**Questions on the material:**
**a)** Answer these from the issue thread about multiple controls below:
(i) Under what license is the project released?
(ii) Which column of the data is always treated as the response variable y?
(iii) In the sample DataFrame in the reply, which vector would be y?
**b)** Write out the part of the issue thread below that begins at the words "WillianFuks commented 2" and ends after the words "3, 4], [5, 6, 7]])".

Excerpted passage START

WillianFuks / tfcausalimpact

Python Causal Impact Implementation Based on Google's R Package. Built using TensorFlow Probability.
Apache License 2.0
600 stars 72 forks source link

Multiple controls supported? #42

Closed ocesp98 closed 2 years ago

ocesp98 commented 2 years ago

Hey, I was wondering if multiple controls were supported?

For instance, imagine you have one treated country and multiple untreated countries and you want to estimate the effect (on revenue e.g.) of marketing in the treated country with respect to the untreated control countries. Is it possible to indicate which country is the treated one and which are the control groups? Otherwise, if you feed the revenue for each day for each country to the causal model, how does it know that country 1 is treated and the others are untreated (and should hence be used to create the synthetic control)?

Thanks in advance!

WillianFuks commented 2 years ago

Hi @ocesp98 ,

You sure can! Notice in the code itself that the very first column is always considered to be the response variable y (or in your case, the country that received the marketing campaign).

Other columns are, therefore, the controls that join a linear regression later on for explaining y (these would be your untreated countries).

So your data can be something like:

pd.DataFrame([[1, 2, 3], [2, 3, 4], [5, 6, 7]])

The vector [1, 2, 5] would be your y and the rest would be your control X. The getting started notebook has a few more examples that might help you out.

Hope that helps,

Will

ocesp98 commented 2 years ago

Yes I see, this helps. Thank you very much! One final question, this case described above only considered the outcome variable revenue, but what if you wanted to consider multiple covariates and multiple countries. At the moment, you have for each country the revenue with the first column being the target country. What if you for instance want to additionally control for market size etc?

Excerpted passage END
Record excerpts START

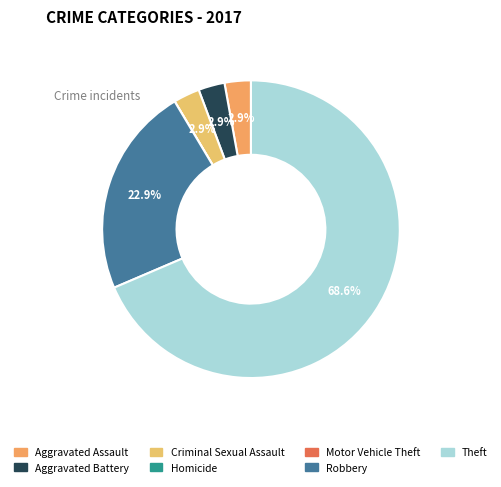

What is the total percentage of Robbery and Aggravated Battery?

25.7%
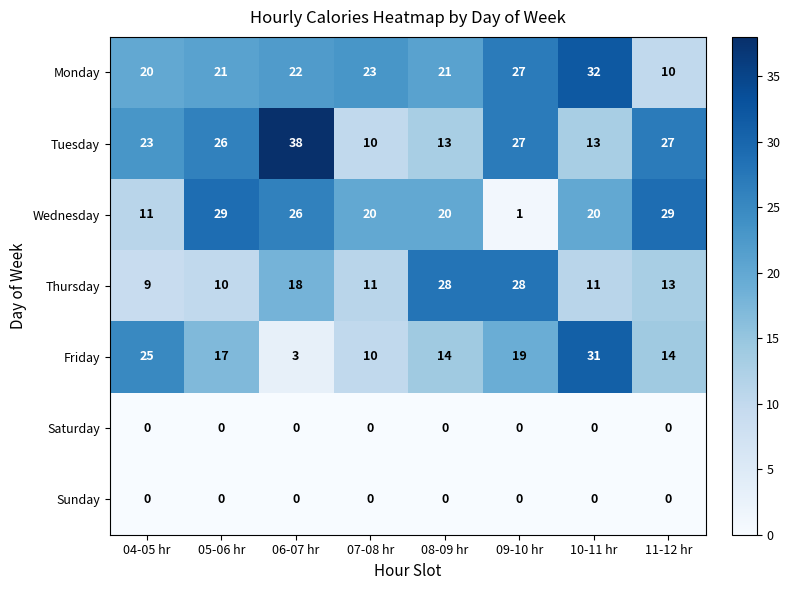

Which series has the largest total across all categories?

Tuesday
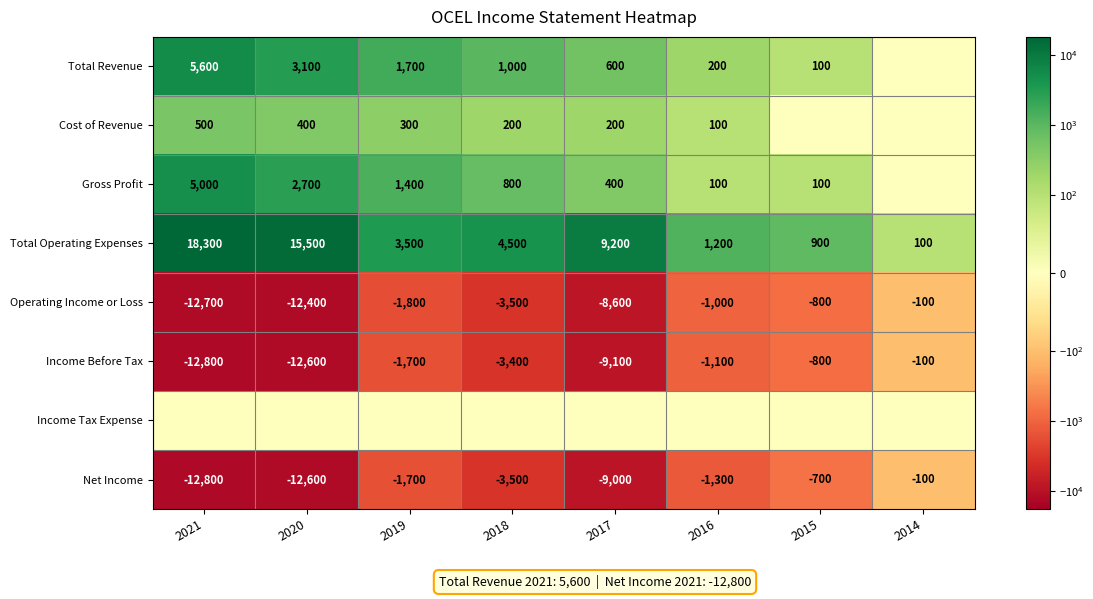

Where is Total Operating Expenses nearest to the value 9200?

2017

Record excerpts END

**Outputs for the tasks:**
**a)**
(i) Apache License 2.0
(ii) The very first column
(iii) [1, 2, 5]

**b)**
WillianFuks commented 2 years ago

Hi @ocesp98 ,

You sure can! Notice in the code itself that the very first column is always considered to be the response variable y (or in your case, the country that received the marketing campaign).

Other columns are, therefore, the controls that join a linear regression later on for explaining y (these would be your untreated countries).

So your data can be something like:

pd.DataFrame([[1, 2, 3], [2, 3, 4], [5, 6, 7]])